The concept of psychological safety3 was first applied to healthcare by Edmonson more than 20 years ago. She defined it as “a shared belief that the team is safe for interpersonal risk taking” and a culture that encourages individuals “to express their ideas and concerns, to speak up with questions, and to admit mistakes—all without fear of negative consequences.”4 The concept is generally used in patient safety to encourage transparent and open discussion of hazards and errors and to foster innovation and learning.5-7
Psychological safety relies on two key principles: respect and trust.4 Respect presumes that individuals involved in healthcare, even in adverse events, have expertise, acted in good faith and with good intentions, and were motivated to perform well. It is important to understand the context for their decisions and actions. If decisions or actions were imperfect, the goal should be to understand why they made sense at the time and how care could be improved in the future.
The goal of reporting and analyzing errors should be to promote insight, create solutions, and enable the individual and team to advance understanding and solutions. Trust requires that the team supports the individual, acknowledges and appreciates them for their contribution to learning, and joins them in developing strategies to make care safer for all going forward.
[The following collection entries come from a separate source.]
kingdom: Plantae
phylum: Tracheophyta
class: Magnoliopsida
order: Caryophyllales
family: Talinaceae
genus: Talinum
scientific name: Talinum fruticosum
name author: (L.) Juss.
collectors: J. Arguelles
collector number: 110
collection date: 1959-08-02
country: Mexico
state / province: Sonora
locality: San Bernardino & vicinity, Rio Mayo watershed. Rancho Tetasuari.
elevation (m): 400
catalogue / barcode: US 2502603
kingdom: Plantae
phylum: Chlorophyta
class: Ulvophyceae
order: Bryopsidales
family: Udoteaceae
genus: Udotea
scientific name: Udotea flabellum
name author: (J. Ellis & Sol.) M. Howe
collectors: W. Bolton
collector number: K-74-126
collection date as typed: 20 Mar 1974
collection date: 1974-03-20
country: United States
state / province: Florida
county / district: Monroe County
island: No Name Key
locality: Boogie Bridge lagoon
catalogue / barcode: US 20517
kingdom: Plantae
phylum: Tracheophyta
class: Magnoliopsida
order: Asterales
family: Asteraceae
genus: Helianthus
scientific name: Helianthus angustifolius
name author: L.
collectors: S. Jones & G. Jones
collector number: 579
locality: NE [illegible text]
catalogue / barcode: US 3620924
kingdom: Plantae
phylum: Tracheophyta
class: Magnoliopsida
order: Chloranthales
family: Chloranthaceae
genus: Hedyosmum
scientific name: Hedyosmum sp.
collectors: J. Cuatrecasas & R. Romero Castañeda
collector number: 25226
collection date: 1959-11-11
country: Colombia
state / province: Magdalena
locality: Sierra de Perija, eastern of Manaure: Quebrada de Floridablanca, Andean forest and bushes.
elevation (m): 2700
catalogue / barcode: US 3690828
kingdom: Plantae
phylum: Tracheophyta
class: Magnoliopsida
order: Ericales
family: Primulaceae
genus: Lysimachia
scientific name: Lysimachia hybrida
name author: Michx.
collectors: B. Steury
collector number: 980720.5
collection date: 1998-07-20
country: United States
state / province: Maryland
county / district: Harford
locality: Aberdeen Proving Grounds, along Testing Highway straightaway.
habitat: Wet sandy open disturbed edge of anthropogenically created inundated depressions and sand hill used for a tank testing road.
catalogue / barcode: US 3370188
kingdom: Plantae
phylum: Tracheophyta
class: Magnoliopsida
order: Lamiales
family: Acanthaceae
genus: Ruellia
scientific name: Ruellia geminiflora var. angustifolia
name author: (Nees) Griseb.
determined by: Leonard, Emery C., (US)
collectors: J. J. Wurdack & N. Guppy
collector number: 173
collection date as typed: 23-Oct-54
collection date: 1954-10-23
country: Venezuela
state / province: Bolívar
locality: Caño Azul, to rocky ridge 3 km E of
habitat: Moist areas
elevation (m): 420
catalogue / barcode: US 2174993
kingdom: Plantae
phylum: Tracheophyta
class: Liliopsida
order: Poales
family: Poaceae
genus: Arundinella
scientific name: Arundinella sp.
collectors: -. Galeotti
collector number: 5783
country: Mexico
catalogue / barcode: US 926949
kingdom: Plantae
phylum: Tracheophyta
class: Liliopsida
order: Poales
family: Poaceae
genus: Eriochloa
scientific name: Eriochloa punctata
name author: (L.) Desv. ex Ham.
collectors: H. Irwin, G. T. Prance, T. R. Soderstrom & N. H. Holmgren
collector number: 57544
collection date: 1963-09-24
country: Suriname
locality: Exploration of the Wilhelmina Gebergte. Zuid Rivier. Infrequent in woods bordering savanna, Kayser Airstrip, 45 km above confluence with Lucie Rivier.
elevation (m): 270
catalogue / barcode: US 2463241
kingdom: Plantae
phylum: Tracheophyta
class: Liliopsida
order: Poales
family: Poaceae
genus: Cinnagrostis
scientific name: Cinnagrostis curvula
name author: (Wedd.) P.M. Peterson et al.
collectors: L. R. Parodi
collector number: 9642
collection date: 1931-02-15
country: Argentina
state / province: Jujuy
Organizational culture refers to the collective attitudes, beliefs, and values of an organization; a safety culture fosters a shared commitment to identifying and mitigating risks, learning, and improving. Safety culture requires leadership commitment to safety, engagement of individuals, and training to support improvement.8
Psychological safety and an organizational culture of safety are ideas firmly embedded in patient safety, but evidence is limited around their role in addressing diagnostic errors. It is reasonable, however, to think that the principles that enable error reporting and guide process improvements can also enable improvements in diagnostic safety.